● **Listing of pictures paired with source code**:
______
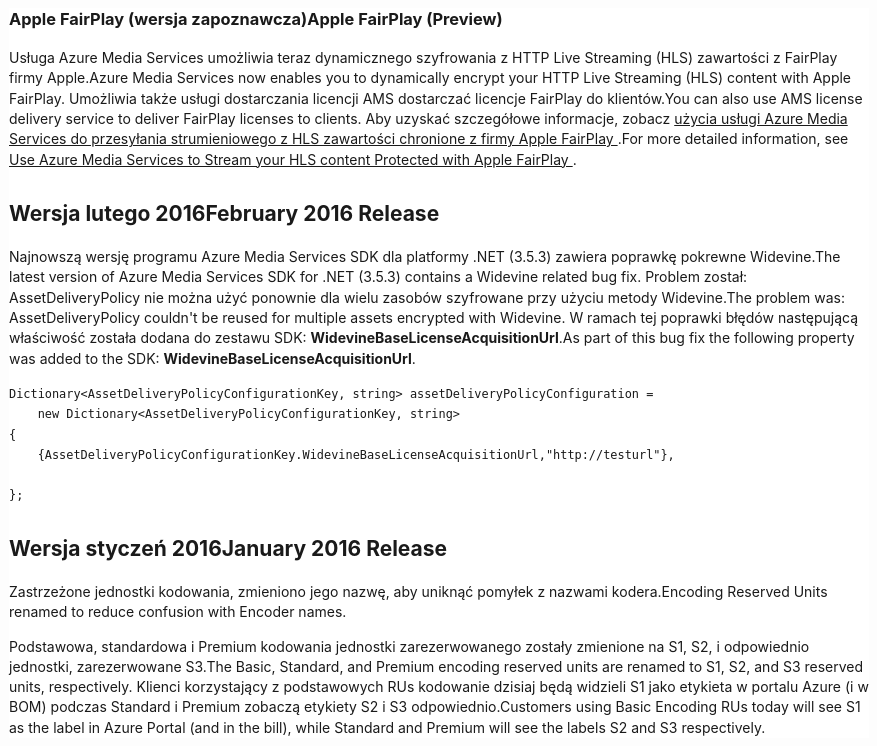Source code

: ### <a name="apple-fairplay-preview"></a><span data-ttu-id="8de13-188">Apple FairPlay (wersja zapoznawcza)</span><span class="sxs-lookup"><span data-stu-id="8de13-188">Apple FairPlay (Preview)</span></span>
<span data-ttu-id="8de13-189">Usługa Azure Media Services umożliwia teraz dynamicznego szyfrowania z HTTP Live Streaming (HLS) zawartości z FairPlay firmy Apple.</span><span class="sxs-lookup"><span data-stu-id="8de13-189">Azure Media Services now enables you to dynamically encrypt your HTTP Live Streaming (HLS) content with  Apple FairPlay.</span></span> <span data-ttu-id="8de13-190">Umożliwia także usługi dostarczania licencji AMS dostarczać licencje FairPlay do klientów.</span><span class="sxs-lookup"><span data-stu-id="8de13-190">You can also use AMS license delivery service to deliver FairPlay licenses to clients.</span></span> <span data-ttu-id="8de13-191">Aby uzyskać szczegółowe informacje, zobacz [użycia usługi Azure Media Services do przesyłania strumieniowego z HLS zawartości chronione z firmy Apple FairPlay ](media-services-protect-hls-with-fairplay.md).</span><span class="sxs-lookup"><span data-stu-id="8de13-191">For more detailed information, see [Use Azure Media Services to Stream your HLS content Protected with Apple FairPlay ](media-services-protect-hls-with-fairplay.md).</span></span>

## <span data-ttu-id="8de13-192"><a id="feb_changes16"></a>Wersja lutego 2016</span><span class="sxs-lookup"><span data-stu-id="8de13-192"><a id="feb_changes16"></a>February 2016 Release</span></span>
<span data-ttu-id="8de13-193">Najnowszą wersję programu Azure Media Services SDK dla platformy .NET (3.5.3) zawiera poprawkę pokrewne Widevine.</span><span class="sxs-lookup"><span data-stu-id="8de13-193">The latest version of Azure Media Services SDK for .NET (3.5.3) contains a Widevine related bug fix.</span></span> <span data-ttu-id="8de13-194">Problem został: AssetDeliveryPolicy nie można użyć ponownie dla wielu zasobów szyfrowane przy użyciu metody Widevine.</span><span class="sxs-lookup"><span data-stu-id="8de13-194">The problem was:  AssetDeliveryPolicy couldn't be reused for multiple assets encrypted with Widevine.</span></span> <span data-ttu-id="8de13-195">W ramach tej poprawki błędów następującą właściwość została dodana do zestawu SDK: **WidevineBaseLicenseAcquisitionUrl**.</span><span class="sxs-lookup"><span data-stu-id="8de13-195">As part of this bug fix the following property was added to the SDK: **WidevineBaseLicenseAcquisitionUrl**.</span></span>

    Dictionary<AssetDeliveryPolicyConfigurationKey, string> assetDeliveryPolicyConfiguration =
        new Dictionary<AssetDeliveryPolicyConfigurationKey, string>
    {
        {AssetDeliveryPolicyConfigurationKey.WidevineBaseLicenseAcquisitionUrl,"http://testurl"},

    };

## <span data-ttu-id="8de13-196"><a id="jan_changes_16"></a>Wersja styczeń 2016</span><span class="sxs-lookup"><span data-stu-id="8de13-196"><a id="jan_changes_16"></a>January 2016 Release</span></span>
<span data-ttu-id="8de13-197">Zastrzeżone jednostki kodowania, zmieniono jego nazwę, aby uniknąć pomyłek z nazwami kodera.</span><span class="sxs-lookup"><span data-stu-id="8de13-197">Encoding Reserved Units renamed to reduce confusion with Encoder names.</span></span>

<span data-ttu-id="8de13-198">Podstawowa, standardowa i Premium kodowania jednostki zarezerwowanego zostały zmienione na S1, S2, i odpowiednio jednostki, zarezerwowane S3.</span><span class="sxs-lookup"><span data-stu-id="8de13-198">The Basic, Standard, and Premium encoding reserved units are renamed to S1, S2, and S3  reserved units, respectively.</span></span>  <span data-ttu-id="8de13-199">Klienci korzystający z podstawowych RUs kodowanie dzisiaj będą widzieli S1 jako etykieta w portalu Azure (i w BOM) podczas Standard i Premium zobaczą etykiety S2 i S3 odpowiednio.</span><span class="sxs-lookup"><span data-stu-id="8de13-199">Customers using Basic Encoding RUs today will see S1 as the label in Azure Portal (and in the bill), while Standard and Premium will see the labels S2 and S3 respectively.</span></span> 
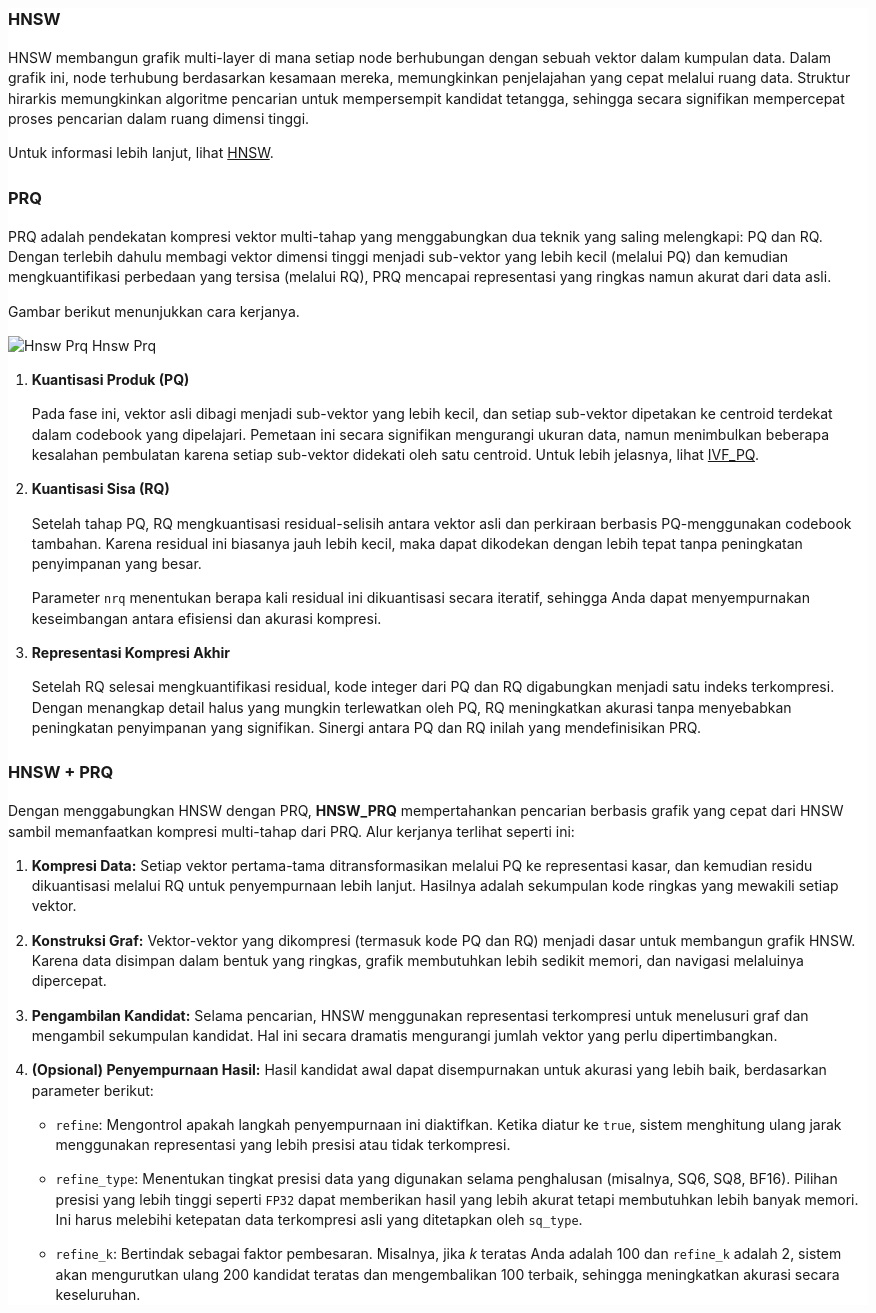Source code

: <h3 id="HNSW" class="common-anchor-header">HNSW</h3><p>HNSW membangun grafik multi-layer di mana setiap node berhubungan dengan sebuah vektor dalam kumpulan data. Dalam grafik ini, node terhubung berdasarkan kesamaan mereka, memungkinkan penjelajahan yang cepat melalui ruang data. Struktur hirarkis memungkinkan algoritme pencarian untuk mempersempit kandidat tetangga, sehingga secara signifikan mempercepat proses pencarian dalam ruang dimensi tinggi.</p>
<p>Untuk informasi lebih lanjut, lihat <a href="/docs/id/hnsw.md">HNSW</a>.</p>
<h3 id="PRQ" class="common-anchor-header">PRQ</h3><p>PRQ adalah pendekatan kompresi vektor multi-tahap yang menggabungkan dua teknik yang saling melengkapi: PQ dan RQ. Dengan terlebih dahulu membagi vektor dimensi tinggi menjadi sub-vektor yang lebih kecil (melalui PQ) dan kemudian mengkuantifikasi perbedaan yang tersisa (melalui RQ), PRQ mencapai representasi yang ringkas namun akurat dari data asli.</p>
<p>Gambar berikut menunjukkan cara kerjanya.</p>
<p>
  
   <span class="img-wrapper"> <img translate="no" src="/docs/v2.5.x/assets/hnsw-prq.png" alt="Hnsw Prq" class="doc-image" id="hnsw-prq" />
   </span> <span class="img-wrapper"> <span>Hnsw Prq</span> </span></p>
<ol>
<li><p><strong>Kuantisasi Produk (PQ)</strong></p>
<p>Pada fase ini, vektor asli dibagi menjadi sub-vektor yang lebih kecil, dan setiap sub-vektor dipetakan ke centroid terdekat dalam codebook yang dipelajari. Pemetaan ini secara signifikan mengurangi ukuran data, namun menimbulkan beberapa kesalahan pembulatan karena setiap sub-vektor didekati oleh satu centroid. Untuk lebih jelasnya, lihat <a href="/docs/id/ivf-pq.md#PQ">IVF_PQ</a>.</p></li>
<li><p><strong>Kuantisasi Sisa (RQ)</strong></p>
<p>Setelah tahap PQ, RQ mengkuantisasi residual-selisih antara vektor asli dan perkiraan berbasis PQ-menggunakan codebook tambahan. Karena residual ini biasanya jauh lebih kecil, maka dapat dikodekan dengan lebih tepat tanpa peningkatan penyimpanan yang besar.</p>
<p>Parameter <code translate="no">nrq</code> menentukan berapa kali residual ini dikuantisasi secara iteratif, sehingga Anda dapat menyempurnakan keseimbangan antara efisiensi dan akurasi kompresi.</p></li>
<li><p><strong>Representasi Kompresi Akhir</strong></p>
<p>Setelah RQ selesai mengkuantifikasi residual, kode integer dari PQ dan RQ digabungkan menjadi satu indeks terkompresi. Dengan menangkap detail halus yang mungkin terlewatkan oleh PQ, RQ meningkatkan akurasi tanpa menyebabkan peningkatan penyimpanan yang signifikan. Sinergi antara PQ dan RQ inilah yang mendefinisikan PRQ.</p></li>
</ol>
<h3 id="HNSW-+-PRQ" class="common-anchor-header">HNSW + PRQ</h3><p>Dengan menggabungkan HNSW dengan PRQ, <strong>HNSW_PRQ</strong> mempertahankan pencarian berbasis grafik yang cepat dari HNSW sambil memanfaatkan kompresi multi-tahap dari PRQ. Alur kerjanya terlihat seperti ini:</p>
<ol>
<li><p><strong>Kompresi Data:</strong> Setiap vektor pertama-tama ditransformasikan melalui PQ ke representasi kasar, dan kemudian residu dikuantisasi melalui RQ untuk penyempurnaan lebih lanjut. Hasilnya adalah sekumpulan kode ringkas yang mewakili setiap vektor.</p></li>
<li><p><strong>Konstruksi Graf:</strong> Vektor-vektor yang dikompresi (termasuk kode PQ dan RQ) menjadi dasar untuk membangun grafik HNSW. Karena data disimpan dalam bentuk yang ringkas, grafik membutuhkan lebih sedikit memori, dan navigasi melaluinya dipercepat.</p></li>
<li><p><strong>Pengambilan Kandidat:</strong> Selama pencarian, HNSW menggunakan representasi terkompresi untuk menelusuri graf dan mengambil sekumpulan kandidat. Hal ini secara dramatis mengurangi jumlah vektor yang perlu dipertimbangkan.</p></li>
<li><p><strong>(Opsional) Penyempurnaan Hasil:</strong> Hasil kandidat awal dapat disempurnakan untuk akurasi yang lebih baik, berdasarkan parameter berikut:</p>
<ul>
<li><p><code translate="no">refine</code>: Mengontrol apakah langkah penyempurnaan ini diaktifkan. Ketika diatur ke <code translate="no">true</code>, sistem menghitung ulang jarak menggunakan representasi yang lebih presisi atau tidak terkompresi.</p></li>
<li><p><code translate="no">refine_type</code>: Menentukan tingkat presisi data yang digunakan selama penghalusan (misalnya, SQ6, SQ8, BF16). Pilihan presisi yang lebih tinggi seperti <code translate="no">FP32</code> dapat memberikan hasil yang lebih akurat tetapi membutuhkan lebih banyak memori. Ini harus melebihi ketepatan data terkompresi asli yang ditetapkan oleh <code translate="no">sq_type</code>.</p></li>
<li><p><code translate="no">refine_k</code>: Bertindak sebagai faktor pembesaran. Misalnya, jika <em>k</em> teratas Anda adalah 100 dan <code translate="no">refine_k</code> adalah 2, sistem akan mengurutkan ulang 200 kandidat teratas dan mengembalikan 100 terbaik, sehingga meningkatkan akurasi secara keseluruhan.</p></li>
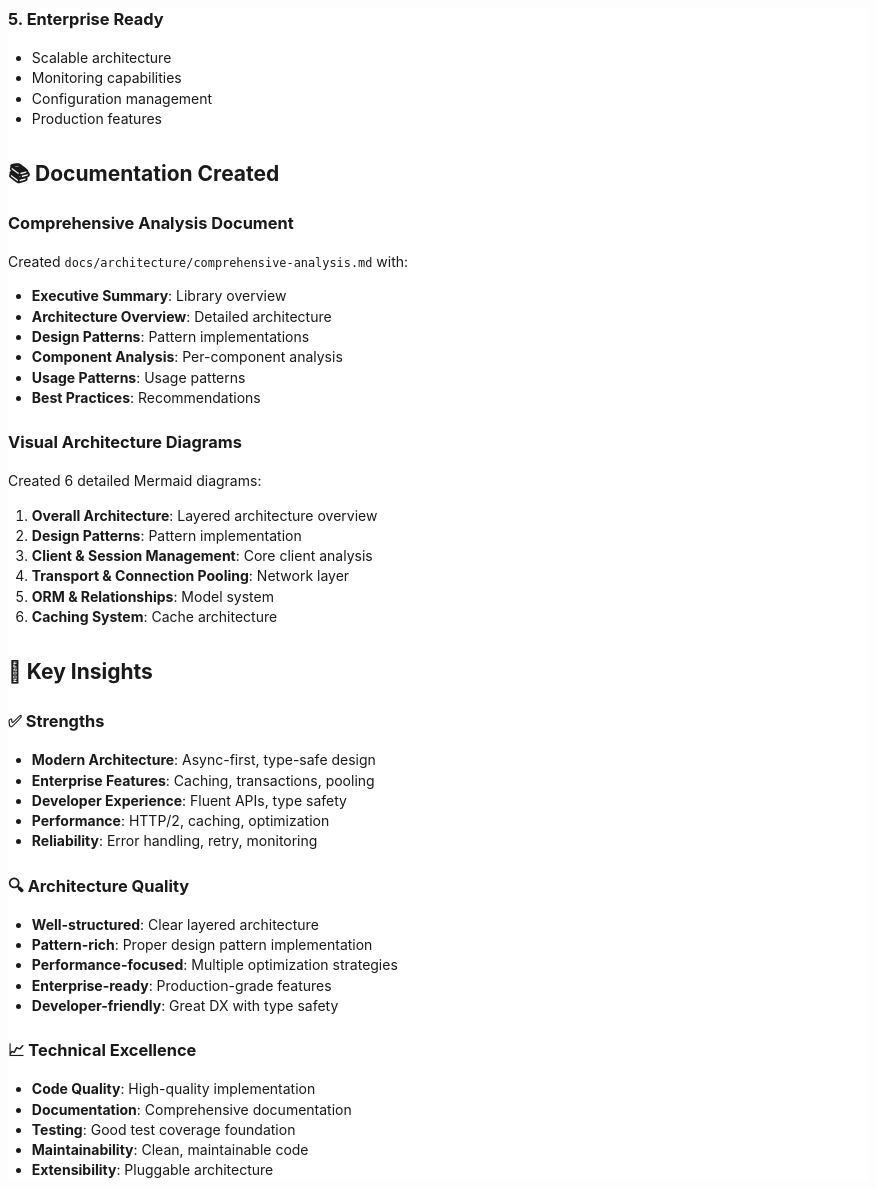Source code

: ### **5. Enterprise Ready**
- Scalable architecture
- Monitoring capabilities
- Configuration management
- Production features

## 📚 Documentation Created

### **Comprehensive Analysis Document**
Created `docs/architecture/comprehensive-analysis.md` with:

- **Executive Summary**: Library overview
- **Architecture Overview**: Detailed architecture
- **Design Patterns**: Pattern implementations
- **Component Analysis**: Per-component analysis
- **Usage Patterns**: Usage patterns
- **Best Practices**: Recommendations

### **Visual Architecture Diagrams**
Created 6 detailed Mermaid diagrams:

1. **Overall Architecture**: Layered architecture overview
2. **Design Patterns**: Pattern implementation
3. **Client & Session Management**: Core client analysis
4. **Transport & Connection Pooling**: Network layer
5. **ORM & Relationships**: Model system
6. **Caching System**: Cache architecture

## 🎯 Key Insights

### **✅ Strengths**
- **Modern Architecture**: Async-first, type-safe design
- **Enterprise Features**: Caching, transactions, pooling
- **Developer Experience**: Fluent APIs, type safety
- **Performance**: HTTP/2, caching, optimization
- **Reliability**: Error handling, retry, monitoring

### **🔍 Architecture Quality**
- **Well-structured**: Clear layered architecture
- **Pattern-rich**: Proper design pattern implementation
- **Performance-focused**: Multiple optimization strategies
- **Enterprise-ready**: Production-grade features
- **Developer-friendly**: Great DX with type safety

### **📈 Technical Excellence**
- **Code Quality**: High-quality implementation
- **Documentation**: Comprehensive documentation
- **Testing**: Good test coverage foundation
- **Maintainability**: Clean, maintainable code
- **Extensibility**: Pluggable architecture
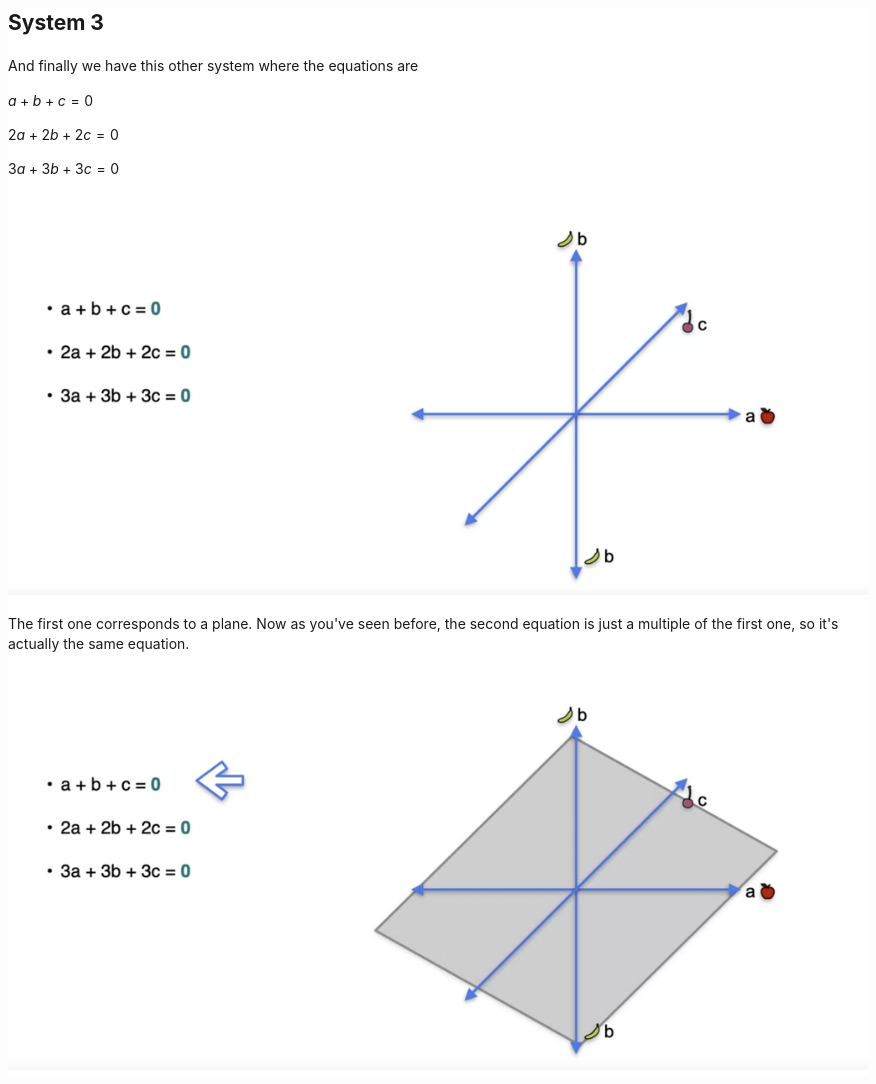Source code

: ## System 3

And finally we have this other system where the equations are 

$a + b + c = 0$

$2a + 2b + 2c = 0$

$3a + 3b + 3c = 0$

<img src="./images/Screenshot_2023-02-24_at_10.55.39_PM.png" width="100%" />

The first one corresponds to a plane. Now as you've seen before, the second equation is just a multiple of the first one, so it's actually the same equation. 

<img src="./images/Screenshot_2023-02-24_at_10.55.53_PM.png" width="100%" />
______
● **PROBLEM DESCRIPTION**:
Please copy out everything in the listing from the line containing "3b + 3c = 0$" down to the end of the listing.

● **ANSWER BOX**:
$3a + 3b + 3c = 0$

<img src="./images/Screenshot_2023-02-24_at_10.55.39_PM.png" width="100%" />

The first one corresponds to a plane. Now as you've seen before, the second equation is just a multiple of the first one, so it's actually the same equation. 

<img src="./images/Screenshot_2023-02-24_at_10.55.53_PM.png" width="100%" />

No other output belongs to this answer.